Task >> Turn every line of the listing below into a numbered list, skipping blank lines and leaving the pictures out.

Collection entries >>
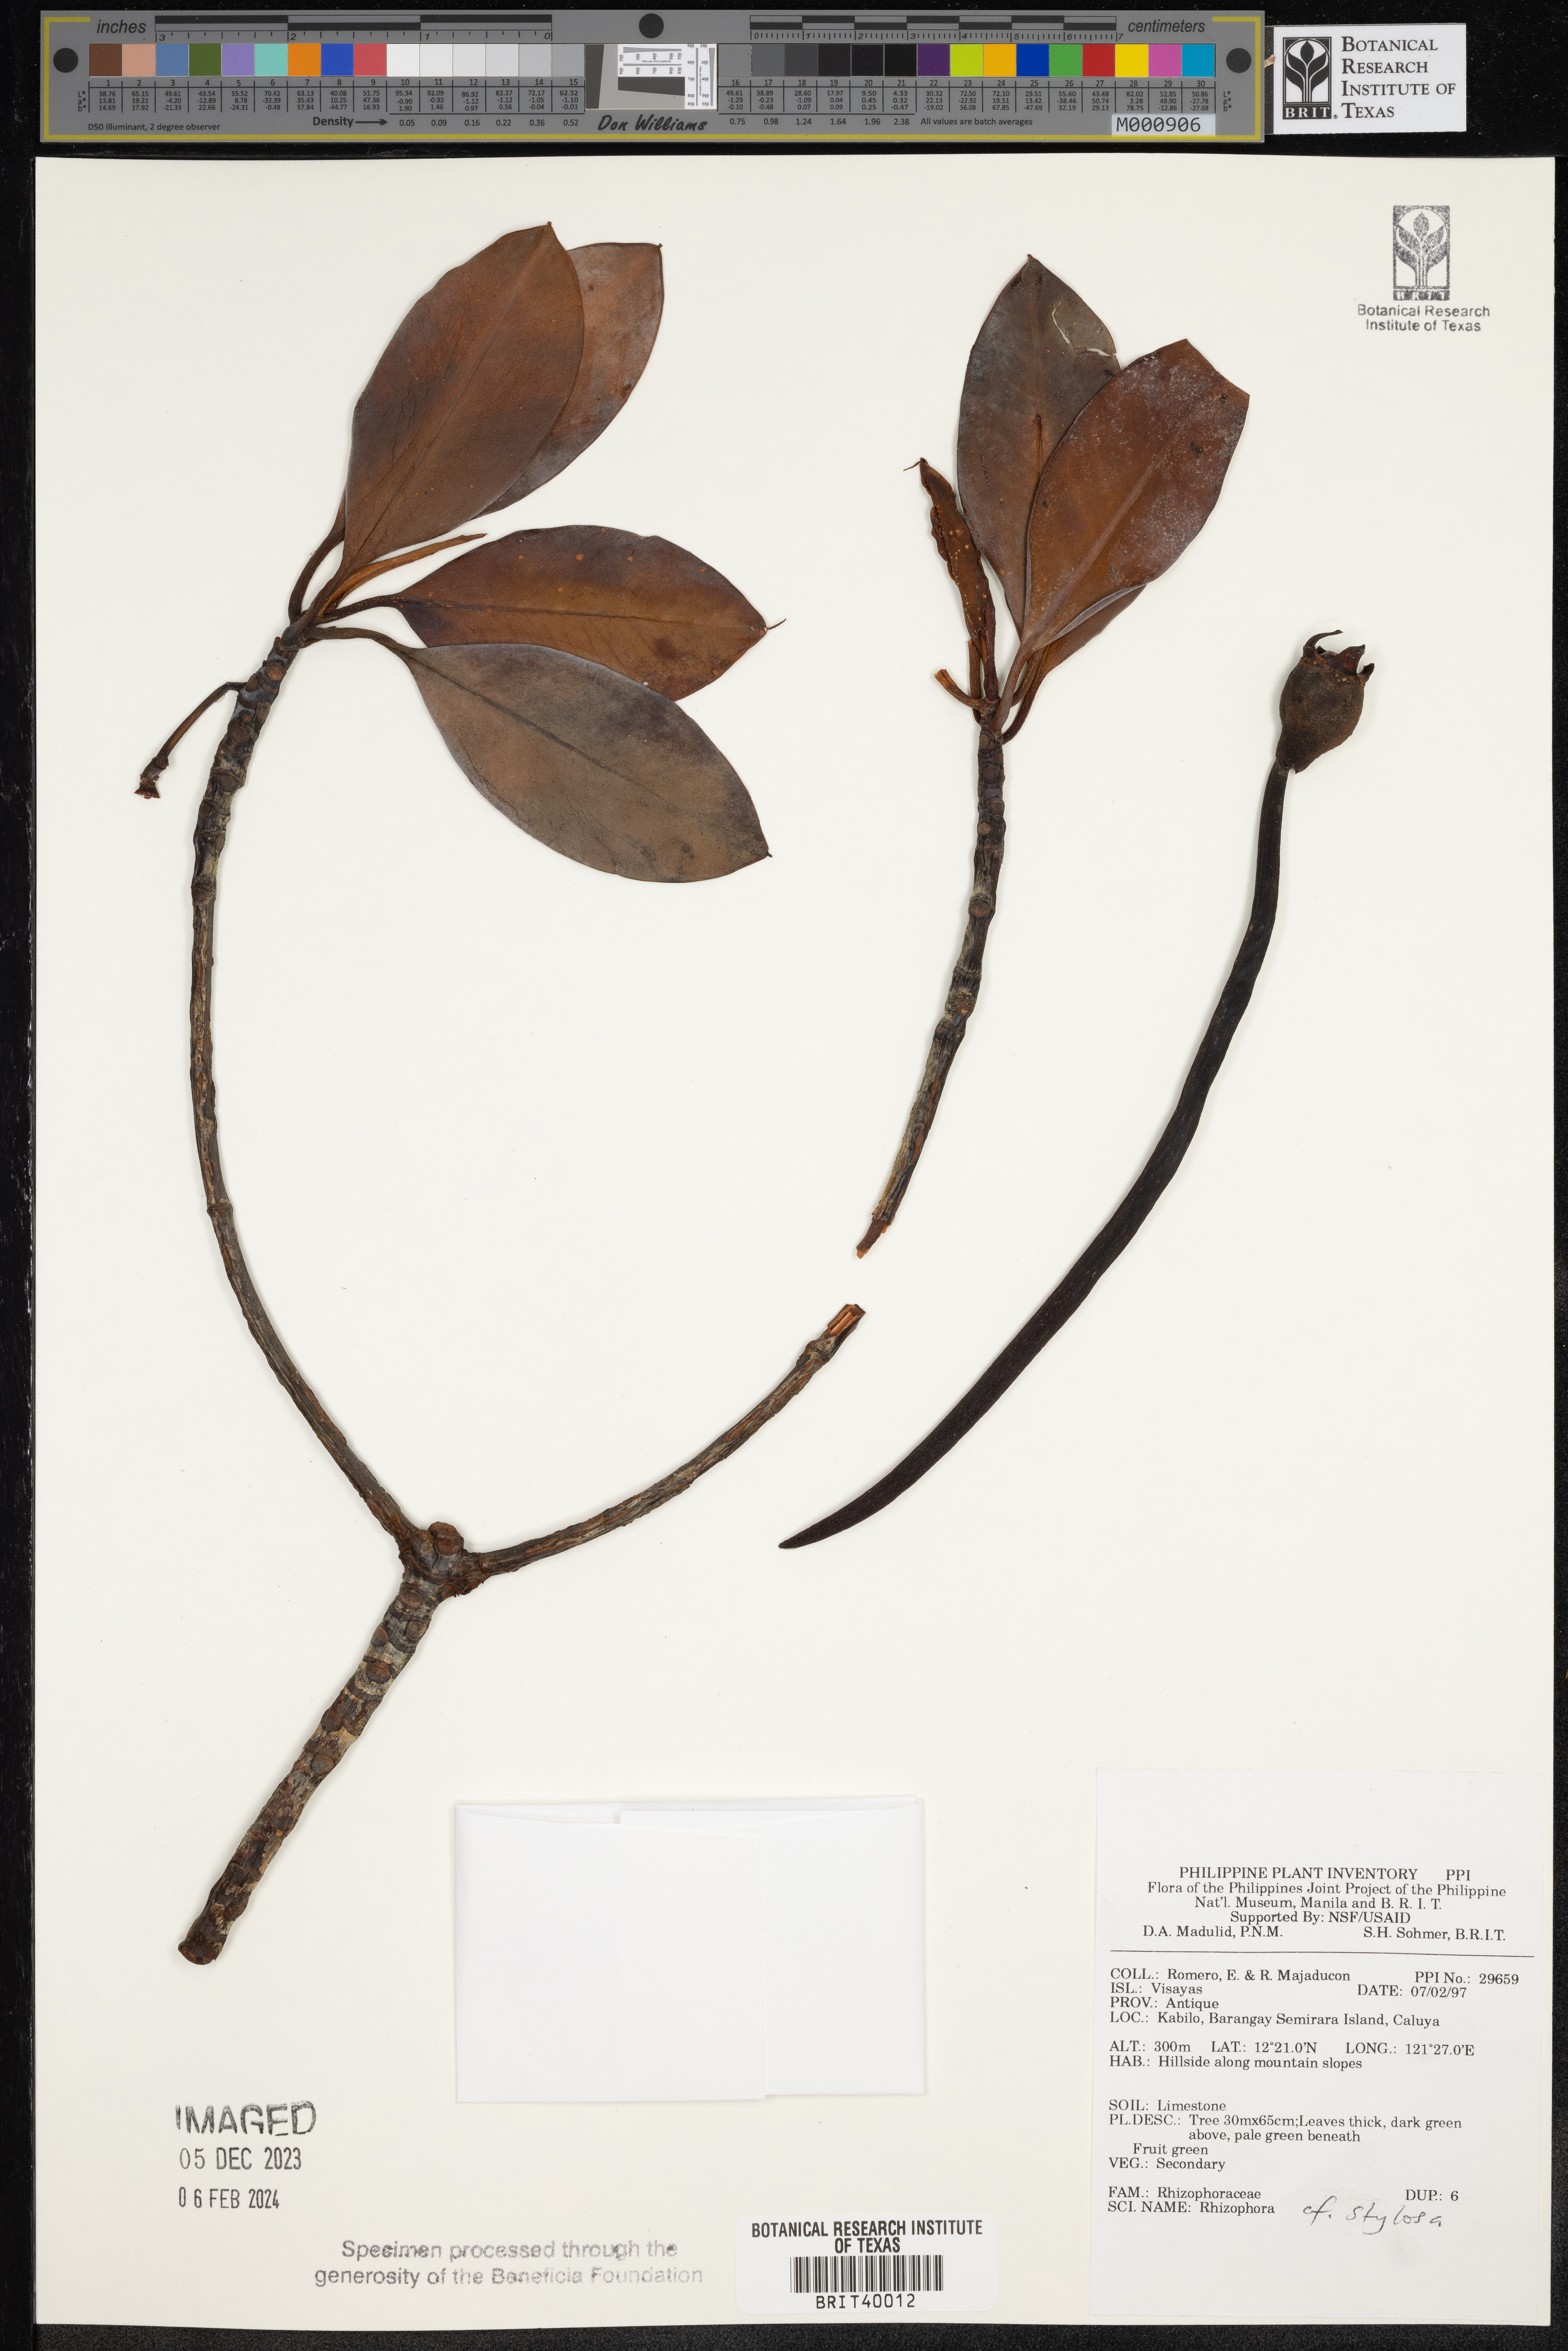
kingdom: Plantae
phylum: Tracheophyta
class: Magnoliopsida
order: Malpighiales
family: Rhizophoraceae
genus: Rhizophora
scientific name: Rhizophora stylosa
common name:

Expected output >>
1. kingdom: Plantae
2. phylum: Tracheophyta
3. class: Magnoliopsida
4. order: Malpighiales
5. family: Rhizophoraceae
6. genus: Rhizophora
7. scientific name: Rhizophora stylosa
8. common name:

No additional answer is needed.